Even the Malabar biryani, one of the key stars of any iftaar table, has a distinct Arabian touch. The rice and the meat are cooked separately and then layered and cooked. “Biriyani ustads”, who specialise in making this dish, are hired to cook it for weddings, special occasions and iftaars. Other dishes, meanwhile, are rustled up by the “pandaaris”, who hold the position of executive chefs.
“The Mappilas were extremely hospitable people, and would share their food with everyone in the neighbourhood,” said Sumesh Govind, managing director of Kozhikode-based Paragon Group of Hotels. “Subsequently, Malabar biryani became a staple in Hindu Thiyya homes as well, especially in the Thalasserry area. So much so that it’s also called Thalasserry biriyani.”
Malabar or Thalasserry biriyani is served with date pickle, raita and coconut chammanthi (chutney), again a fusion of West Asia and Kerala.
Influenced over the ages
Local produce such as mussels have also found their way onto iftaar tables. Ari kadukka, or rice-coated mussels, are among the favourites.
Another iftaar speciality said to have roots in West Asia is the dessert – muttamala or necklace of eggs. Thin filaments of egg yolk are cooked in sweet sugar syrup served over Pinnanathappam, steam-cooked cardamom-scented egg white pudding.
The influence of the Arabs lingers on in this and many other Malabar Mappila dishes.
Muslims or Mappilas tended to congregate more in the Malabar region because of the patronage from the local leaders. Subsequently, Malabar Mappila culture and cuisine came to have an identity of its own.
“The area we know as Kerala today was trading with merchants from West Asia from pre- Mohammedian times,” noted Dr K Gopalankutty, retired head of the history department at the University of Calicut. “After the Roman Empire collapsed, traders from Assyria, Babylon and Egypt as well as the Phoenicians and Arabs dominated this market, some even eventually mingling and marrying into the local population.”

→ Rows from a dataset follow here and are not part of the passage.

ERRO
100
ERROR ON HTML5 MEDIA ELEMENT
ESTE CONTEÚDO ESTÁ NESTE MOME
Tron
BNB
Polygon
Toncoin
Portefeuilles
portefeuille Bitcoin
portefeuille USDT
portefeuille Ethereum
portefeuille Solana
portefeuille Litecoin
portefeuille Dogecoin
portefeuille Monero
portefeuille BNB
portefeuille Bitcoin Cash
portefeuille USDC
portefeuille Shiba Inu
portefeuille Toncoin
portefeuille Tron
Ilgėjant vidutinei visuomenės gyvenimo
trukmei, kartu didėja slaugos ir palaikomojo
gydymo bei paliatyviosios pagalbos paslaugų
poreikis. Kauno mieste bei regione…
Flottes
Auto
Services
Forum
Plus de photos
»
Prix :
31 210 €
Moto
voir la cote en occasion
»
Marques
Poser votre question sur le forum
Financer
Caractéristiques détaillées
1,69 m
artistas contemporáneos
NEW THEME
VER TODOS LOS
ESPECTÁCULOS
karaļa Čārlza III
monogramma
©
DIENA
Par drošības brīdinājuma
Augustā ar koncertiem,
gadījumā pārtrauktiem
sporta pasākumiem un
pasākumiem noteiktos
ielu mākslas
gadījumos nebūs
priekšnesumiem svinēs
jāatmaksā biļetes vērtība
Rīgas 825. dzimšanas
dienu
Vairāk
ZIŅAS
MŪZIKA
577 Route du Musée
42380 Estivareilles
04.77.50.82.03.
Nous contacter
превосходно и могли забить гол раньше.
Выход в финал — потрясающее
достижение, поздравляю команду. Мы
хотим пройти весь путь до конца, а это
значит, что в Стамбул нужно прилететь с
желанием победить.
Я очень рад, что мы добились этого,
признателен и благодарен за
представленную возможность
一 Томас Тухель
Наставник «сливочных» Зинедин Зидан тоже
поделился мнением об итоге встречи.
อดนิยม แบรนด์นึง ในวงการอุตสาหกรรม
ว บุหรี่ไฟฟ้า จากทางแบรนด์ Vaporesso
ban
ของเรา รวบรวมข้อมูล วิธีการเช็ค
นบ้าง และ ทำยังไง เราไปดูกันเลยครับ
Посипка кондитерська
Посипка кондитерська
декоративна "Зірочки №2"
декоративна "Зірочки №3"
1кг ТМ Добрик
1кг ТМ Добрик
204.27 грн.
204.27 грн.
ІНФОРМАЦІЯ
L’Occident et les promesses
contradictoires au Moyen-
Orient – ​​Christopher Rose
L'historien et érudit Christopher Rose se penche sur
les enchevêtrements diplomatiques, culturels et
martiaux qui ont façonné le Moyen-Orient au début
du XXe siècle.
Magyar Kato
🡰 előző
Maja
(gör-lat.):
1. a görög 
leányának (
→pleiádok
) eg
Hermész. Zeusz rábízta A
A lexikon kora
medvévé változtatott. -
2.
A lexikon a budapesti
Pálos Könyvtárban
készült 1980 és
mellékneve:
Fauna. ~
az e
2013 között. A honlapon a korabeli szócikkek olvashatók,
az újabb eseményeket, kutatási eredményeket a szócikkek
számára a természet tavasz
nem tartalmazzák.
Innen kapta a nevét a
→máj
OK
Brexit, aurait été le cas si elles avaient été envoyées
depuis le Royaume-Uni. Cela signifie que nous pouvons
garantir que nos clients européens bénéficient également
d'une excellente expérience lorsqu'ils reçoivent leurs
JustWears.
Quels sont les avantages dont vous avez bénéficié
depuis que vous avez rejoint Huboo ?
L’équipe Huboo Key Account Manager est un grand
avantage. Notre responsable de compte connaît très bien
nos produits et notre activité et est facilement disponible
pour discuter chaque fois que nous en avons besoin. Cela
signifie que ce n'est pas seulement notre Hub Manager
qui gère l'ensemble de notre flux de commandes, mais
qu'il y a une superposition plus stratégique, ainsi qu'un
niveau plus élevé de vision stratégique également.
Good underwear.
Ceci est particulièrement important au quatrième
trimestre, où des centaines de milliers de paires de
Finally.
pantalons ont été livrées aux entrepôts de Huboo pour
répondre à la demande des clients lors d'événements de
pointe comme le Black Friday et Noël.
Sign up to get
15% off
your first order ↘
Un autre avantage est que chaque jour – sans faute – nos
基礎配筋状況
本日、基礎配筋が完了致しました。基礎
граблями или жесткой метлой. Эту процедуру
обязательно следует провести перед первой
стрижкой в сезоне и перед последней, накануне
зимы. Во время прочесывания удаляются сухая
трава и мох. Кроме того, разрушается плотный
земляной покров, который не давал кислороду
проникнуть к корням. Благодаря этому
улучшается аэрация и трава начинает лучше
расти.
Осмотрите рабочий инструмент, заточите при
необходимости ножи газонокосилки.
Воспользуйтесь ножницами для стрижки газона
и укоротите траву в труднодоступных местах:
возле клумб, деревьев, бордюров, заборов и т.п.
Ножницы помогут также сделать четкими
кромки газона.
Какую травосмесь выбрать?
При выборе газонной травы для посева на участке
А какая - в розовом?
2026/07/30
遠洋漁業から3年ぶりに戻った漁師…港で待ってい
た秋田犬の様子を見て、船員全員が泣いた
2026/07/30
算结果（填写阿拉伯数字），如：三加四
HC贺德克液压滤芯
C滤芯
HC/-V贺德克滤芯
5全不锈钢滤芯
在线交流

By the 7th century, Muslim traders visited the southern coast of Malabar and shared their culture as they sold their wares.
Well before Abu Fazl wrote about how dozens of master cooks whipped up delicacies for the imperial Mughal kitchens of Akbar in his Ain-i-Akbari, the south western coast of India was already breaking fasts with culinary delights based on recipes brought across the seas from West Asia.
Over 2,000 years after they sailed to southern India, the legacy of these peaceful traders of West Asia continues to live on in the cuisine of Malabar.